__EXERCISE INSTRUCTIONS__
Every record must be repeated exactly; omit any pictures they contain.

__EXTRACTED MATERIAL__
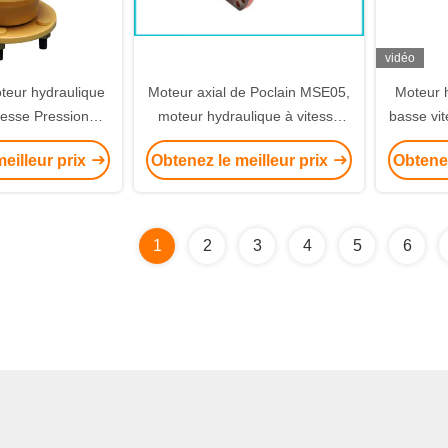
vidéo
eur hydraulique
Moteur axial de Poclain MSE05,
Moteur h
tesse Pression
moteur hydraulique à vitesse
basse vi
 de 45 MPa
réduite de 0-190 R/Min
eilleur prix
Obtenez le meilleur prix
Obtenez
le avec les
et accessoires
ues standard
1
2
3
4
5
6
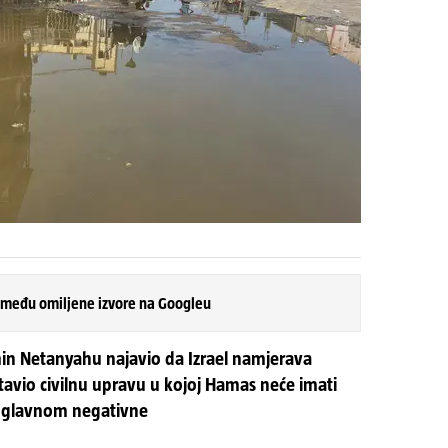
 među omiljene izvore na Googleu
min Netanyahu najavio da Izrael namjerava
tavio civilnu upravu u kojoj Hamas neće imati
, uglavnom negativne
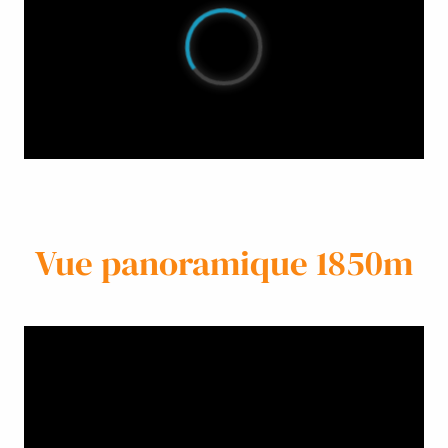
Vue panoramique 1850m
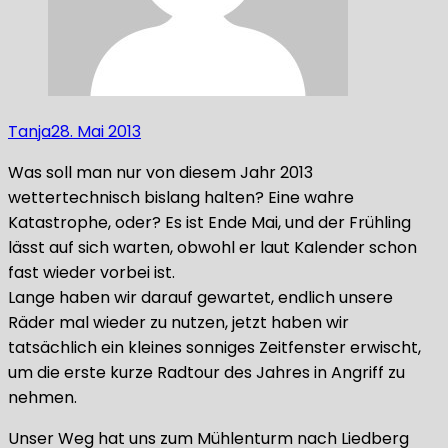
Tanja
28. Mai 2013
Was soll man nur von diesem Jahr 2013
wettertechnisch bislang halten? Eine wahre
Katastrophe, oder? Es ist Ende Mai, und der Frühling
lässt auf sich warten, obwohl er laut Kalender schon
fast wieder vorbei ist.
Lange haben wir darauf gewartet, endlich unsere
Räder mal wieder zu nutzen, jetzt haben wir
tatsächlich ein kleines sonniges Zeitfenster erwischt,
um die erste kurze Radtour des Jahres in Angriff zu
nehmen.
Unser Weg hat uns zum Mühlenturm nach Liedberg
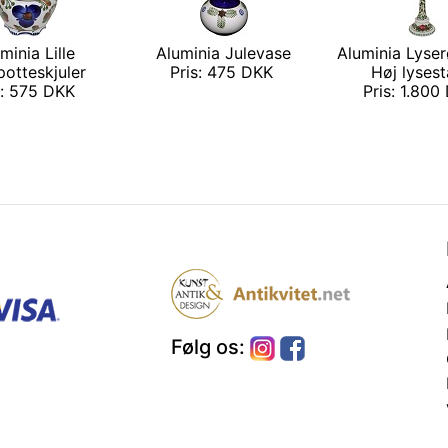
minia Lille
Aluminia Julevase
Aluminia Lyse
potteskjuler
Pris: 475 DKK
Høj lyses
s: 575 DKK
Pris: 1.80
Følg os:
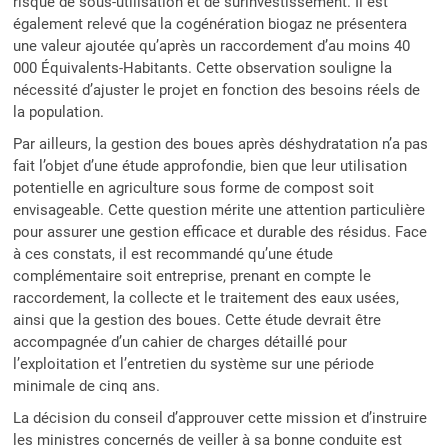
risque de sous-utilisation et de surinvestissement. Il est
également relevé que la cogénération biogaz ne présentera
une valeur ajoutée qu’après un raccordement d’au moins 40
000 Équivalents-Habitants. Cette observation souligne la
nécessité d’ajuster le projet en fonction des besoins réels de
la population.
Par ailleurs, la gestion des boues après déshydratation n’a pas
fait l’objet d’une étude approfondie, bien que leur utilisation
potentielle en agriculture sous forme de compost soit
envisageable. Cette question mérite une attention particulière
pour assurer une gestion efficace et durable des résidus. Face
à ces constats, il est recommandé qu’une étude
complémentaire soit entreprise, prenant en compte le
raccordement, la collecte et le traitement des eaux usées,
ainsi que la gestion des boues. Cette étude devrait être
accompagnée d’un cahier de charges détaillé pour
l’exploitation et l’entretien du système sur une période
minimale de cinq ans.
La décision du conseil d’approuver cette mission et d’instruire
les ministres concernés de veiller à sa bonne conduite est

__TASK SOLUTION__
vidéo
eur hydraulique
Moteur axial de Poclain MSE05,
Moteur h
tesse Pression
moteur hydraulique à vitesse
basse vi
 de 45 MPa
réduite de 0-190 R/Min
eilleur prix
Obtenez le meilleur prix
Obtenez
le avec les
et accessoires
ues standard
1
2
3
4
5
6
 među omiljene izvore na Googleu
min Netanyahu najavio da Izrael namjerava
tavio civilnu upravu u kojoj Hamas neće imati
, uglavnom negativne
Vue panoramique 1850m
Tanja
28. Mai 2013
Was soll man nur von diesem Jahr 2013
wettertechnisch bislang halten? Eine wahre
Katastrophe, oder? Es ist Ende Mai, und der Frühling
lässt auf sich warten, obwohl er laut Kalender schon
fast wieder vorbei ist.
Lange haben wir darauf gewartet, endlich unsere
Räder mal wieder zu nutzen, jetzt haben wir
tatsächlich ein kleines sonniges Zeitfenster erwischt,
um die erste kurze Radtour des Jahres in Angriff zu
nehmen.
Unser Weg hat uns zum Mühlenturm nach Liedberg
minia Lille
Aluminia Julevase
Aluminia Lyse
potteskjuler
Pris: 475 DKK
Høj lyses
s: 575 DKK
Pris: 1.80
Følg os:
risque de sous-utilisation et de surinvestissement. Il est
également relevé que la cogénération biogaz ne présentera
une valeur ajoutée qu’après un raccordement d’au moins 40
000 Équivalents-Habitants. Cette observation souligne la
nécessité d’ajuster le projet en fonction des besoins réels de
la population.
Par ailleurs, la gestion des boues après déshydratation n’a pas
fait l’objet d’une étude approfondie, bien que leur utilisation
potentielle en agriculture sous forme de compost soit
envisageable. Cette question mérite une attention particulière
pour assurer une gestion efficace et durable des résidus. Face
à ces constats, il est recommandé qu’une étude
complémentaire soit entreprise, prenant en compte le
raccordement, la collecte et le traitement des eaux usées,
ainsi que la gestion des boues. Cette étude devrait être
accompagnée d’un cahier de charges détaillé pour
l’exploitation et l’entretien du système sur une période
minimale de cinq ans.
La décision du conseil d’approuver cette mission et d’instruire
les ministres concernés de veiller à sa bonne conduite est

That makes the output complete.